Wednesday, February 04, 2009

David Brooks of the NYT again earns his moniker of “Bobo” by defending multi-million dollar bonuses.

At least, I think that What Brooks is doing. This column is really confusing, so I am not certain what point he is really trying to make. Maybe you can figure it out.

The essence of the problem is this: Rich people used to set their own norms. For example, if one rich person wanted to use the company helicopter to aerate the ponds on his properties, and the other rich people on his board of directors thought this a sensible thing to do, then he could go ahead and do it without any serious repercussions.

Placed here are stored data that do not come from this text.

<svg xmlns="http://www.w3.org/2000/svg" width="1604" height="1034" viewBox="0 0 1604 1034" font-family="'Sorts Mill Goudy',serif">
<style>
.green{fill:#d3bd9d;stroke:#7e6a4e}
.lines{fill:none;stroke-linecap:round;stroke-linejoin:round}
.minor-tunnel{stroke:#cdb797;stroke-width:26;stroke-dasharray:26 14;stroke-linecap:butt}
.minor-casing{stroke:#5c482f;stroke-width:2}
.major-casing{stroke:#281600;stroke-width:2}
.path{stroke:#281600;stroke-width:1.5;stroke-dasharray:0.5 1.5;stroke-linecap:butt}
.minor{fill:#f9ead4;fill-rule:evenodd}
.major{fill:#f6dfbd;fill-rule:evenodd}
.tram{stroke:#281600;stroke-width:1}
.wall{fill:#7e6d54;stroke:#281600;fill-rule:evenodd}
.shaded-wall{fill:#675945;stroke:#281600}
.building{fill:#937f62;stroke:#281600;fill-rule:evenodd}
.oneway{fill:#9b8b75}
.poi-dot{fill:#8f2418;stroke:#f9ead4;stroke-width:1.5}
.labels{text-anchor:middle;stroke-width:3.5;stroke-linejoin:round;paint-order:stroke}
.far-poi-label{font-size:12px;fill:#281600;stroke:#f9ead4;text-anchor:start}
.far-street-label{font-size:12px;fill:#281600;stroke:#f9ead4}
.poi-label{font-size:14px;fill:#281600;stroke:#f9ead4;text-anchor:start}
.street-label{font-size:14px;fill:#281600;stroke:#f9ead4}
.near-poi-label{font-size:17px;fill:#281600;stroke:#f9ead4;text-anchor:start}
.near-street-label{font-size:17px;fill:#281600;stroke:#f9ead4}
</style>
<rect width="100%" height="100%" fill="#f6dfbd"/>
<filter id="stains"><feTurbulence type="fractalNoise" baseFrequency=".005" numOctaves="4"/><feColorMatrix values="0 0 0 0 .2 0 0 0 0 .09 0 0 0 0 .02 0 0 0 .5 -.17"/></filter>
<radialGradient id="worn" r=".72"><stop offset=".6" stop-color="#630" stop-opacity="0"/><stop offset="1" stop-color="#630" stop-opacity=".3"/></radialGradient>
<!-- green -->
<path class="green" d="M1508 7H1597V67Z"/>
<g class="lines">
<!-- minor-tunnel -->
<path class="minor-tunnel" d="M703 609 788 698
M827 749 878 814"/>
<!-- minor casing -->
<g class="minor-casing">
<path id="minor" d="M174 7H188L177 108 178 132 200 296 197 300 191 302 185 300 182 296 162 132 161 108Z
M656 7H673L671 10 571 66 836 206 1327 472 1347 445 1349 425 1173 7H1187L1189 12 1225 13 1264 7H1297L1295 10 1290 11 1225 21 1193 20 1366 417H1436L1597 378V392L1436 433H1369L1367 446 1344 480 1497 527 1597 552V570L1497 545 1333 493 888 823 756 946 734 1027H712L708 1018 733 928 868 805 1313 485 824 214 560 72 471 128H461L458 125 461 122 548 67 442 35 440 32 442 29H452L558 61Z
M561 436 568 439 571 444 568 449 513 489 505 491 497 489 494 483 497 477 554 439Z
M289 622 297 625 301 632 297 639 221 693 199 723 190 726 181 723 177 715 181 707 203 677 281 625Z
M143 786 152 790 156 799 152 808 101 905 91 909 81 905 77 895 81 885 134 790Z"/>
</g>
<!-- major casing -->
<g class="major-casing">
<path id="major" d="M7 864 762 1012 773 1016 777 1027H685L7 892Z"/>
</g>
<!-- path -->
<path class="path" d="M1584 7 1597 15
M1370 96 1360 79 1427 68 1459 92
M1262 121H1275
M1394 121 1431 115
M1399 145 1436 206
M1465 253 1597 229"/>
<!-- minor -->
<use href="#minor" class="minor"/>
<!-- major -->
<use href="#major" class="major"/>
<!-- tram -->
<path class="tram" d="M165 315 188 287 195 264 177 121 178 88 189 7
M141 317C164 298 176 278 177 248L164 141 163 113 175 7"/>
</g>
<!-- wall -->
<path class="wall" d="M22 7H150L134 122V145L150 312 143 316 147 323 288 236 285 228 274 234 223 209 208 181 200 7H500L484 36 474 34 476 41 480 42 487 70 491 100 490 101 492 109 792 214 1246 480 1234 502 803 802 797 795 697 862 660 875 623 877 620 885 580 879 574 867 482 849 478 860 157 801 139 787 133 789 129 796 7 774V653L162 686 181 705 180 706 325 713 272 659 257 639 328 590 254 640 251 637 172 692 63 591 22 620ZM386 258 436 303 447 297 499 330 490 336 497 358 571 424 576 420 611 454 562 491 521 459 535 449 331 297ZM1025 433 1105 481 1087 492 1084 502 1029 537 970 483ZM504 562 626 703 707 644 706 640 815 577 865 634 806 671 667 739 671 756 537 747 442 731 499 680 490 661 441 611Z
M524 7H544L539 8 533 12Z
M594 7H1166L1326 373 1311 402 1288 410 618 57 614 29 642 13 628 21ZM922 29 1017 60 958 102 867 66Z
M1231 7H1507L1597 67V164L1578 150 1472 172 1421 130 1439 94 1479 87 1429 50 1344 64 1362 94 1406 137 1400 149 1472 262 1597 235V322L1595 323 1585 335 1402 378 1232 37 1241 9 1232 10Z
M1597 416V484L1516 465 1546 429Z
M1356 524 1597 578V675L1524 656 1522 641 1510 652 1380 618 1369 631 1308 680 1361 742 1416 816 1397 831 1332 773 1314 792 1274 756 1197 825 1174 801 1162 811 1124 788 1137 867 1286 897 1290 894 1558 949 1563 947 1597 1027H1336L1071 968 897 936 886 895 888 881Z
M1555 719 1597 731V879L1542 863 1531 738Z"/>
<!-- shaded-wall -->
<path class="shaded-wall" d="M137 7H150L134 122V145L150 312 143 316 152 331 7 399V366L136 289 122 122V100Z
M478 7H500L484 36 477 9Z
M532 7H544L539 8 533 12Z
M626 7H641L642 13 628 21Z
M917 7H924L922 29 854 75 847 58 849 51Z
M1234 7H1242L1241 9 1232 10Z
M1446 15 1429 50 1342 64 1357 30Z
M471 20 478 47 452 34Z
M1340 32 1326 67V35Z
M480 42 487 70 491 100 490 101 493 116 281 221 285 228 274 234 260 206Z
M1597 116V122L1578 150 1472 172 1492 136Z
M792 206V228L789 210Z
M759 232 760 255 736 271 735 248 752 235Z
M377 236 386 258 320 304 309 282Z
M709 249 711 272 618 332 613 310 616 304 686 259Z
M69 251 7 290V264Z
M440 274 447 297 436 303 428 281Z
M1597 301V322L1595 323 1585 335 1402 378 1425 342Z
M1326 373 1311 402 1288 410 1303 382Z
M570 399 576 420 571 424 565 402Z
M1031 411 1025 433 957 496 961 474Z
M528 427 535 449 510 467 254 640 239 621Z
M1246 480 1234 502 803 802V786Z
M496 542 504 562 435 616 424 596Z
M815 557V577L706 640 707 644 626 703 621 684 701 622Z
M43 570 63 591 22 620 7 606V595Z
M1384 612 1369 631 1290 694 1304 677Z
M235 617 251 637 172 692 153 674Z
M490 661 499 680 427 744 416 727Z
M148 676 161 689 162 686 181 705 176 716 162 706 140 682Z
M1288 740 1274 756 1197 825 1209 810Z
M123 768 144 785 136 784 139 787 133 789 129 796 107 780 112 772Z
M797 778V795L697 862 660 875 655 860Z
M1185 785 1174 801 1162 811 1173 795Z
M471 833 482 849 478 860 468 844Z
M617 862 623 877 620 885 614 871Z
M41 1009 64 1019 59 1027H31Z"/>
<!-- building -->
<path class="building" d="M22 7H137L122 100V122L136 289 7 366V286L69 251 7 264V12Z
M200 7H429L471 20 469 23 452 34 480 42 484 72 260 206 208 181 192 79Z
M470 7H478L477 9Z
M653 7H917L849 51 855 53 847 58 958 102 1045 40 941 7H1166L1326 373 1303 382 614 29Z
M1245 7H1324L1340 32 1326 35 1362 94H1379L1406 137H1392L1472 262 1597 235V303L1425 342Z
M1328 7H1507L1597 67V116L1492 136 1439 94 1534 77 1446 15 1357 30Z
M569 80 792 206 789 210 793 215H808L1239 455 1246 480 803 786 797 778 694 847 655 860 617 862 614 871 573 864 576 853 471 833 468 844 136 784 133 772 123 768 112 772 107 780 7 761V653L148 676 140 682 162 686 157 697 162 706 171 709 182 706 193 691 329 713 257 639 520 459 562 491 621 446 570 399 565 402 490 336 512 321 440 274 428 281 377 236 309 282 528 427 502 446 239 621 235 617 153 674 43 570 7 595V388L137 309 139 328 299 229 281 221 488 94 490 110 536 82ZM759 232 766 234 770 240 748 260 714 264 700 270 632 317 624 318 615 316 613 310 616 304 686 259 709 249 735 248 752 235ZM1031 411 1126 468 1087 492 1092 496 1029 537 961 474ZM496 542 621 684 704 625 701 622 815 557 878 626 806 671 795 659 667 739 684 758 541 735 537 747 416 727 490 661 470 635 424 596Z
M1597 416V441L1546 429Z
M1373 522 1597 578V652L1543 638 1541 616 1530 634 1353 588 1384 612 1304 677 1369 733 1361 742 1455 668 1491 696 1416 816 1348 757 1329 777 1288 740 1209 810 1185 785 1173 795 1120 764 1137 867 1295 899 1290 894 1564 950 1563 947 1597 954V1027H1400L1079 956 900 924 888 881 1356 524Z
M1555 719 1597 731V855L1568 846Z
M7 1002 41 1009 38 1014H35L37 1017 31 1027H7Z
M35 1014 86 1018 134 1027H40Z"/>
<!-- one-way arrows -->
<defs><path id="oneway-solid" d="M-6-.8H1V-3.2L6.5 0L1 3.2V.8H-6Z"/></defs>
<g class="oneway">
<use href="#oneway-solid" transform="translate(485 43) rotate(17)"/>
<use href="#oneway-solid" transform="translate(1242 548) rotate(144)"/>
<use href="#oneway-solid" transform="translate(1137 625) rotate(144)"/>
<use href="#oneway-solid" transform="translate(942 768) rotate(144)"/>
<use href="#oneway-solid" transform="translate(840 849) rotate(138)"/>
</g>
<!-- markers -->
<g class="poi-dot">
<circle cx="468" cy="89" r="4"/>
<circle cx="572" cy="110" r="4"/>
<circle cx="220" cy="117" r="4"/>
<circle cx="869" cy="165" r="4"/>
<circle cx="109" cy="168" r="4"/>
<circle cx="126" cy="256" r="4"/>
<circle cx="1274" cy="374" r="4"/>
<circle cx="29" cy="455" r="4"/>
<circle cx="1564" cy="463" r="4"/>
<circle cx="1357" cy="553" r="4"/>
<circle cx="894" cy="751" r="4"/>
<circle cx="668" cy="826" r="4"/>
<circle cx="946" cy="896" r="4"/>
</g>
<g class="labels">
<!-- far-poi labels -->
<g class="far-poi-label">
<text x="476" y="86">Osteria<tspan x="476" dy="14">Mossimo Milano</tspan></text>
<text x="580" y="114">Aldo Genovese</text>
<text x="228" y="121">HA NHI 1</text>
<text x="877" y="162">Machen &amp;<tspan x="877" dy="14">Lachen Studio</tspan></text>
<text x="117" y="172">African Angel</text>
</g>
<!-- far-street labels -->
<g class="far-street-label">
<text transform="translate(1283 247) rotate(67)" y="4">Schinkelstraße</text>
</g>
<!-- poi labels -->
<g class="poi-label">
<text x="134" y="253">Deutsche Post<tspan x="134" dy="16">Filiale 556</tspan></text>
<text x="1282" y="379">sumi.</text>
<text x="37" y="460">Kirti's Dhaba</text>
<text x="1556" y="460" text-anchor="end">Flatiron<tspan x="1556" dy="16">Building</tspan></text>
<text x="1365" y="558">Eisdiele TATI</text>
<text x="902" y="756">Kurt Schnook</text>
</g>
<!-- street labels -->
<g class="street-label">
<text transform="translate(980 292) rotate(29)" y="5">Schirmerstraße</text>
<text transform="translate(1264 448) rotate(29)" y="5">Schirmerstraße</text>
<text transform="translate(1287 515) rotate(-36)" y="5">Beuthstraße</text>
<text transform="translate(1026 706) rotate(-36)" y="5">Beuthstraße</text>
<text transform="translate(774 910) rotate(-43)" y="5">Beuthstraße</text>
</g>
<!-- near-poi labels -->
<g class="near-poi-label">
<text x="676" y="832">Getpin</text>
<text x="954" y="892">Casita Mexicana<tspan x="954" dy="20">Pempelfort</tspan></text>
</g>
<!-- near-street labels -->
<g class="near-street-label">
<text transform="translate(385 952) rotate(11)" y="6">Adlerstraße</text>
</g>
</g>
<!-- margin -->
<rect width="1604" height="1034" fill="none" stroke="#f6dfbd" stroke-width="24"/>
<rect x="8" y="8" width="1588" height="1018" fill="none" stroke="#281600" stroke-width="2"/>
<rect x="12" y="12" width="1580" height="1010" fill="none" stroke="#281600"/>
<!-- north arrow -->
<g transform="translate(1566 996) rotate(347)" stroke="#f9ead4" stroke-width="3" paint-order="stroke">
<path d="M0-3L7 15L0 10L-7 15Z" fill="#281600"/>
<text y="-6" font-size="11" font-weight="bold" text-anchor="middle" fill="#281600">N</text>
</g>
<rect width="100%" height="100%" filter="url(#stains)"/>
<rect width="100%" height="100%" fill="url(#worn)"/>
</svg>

But now, after the TARP, the auto bailout, the stimulus package, the Fed rescue packages and various other federal interventions, rich people no longer get to set their own rules. Now lifestyle standards for the privileged class are set by people who live in Ward Three.

For those who don’t know, Ward Three is a section of Northwest Washington, D.C., where many Democratic staffers, regulators, journalists, lawyers, Obama aides and senior civil servants live. Thanks to recent and coming bailouts and interventions, the people in Ward Three run the banks and many major industries. Through this power, they get to insert themselves into the intricacies of upscale life, influencing when private jets can be flown, when friends can lend each other their limousines and at what golf resorts corporate learning retreats can be held.

The good news for rich people is that people in this neighborhood are very nice and cerebral. On any given Saturday, half the people in Ward Three are arranging panel discussions for the other half to participate in. They live in modest homes with recently renovated kitchens and Nordic Track machines crammed into the kids’ play areas downstairs (for some reason, people in Ward Three are only interested in toning the muscles in the lower halves of their bodies).

Nonetheless, many people in Ward Three do have certain resentments toward those with means, which those of you in the decamillionaire-to-billionaire wealth brackets should be aware of.

In the first place, many people in Ward Three suffer from Sublimated Liquidity Rage. As lawyers, TV producers and senior civil servants, they make decent salaries, but 60 percent of their disposable income goes to private school tuition and study abroad trips. They have little left over to spend on themselves, which generates deep and unacknowledged self-pity.

Second, they suffer from what has been called Status-Income Disequilibrium. At work they are flattered and feared. But they still have to go home and clean out the gutters because they can’t afford full-time household help.

Third, they suffer the status rivalries endemic to the upper-middle class. As law school grads, they resent B-school grads. As Washingtonians, they resent New Yorkers. As policy wonks, they resent people with good bone structure.

In short, people in Ward Three disdain three things: cleavage, hunting and dumb people who are richer than they are. Rich people have to learn to adapt to the new power structure if they hope to survive.



Yeah… So, like I said, I think that Brooks is on some sort of “stream of consciousness” rant (Cleavage? Aerating one’s pond with a private helicopter?) about how some people that live in a place called “Ward Three” don’t really appreciate how fat cats on Wall Street and other the financial institutions of this country get multi-million dollar bonuses for running their companies into the ground by utilizing really stupid business practices and then coming to the government to get huge taxpayer funded bailouts, and those same fat cats continue to do stupid stuff like set up million dollar ad campaigns at the Super Bowl, buy million dollar corporate jets, or making renovations to their private corporation biffys to the tune of several tens of thousands of dollars? David, is that really who you are defending here? Or attacking, I mean? Or are you using some sort of “reverse snark” logic that I cannot comprehend?

Dat David, he suh hates them Ward Three people who resents them some rich, smart people that makes mo’ money that they do! Dat’s for suh! (That’s not intended to be racist. It is some stupid thing that just came to mind when Brooks was talking about the lack of hired help that these “Ward Three” people suffer from. It’s implied reverse racism of the people who object… Oh, never mind. It wasn’t that funny anyway.)

Jeez, Bobo. This is just about as weird of a column that I have ever read. Maybe he’s on some prescription that makes him go all wacky every once in a while. I get that way sometimes when I take a decongestant. My head starts feeling really light and I have really funny and interesting thoughts and I know, with some amount of certainty, that I should not drive heavy machinery or write a column for national publication. Sometimes, I really like what he says in his column. Other times, he sounds like your basic Grade A wingnut. Cause, the only thing I get out of this column is that Brooks is dissing the people who object to giving multi-millionaires more millions when the companies they run into the ground give them bonuses.

Can anyone else come up with a different interpretation of this?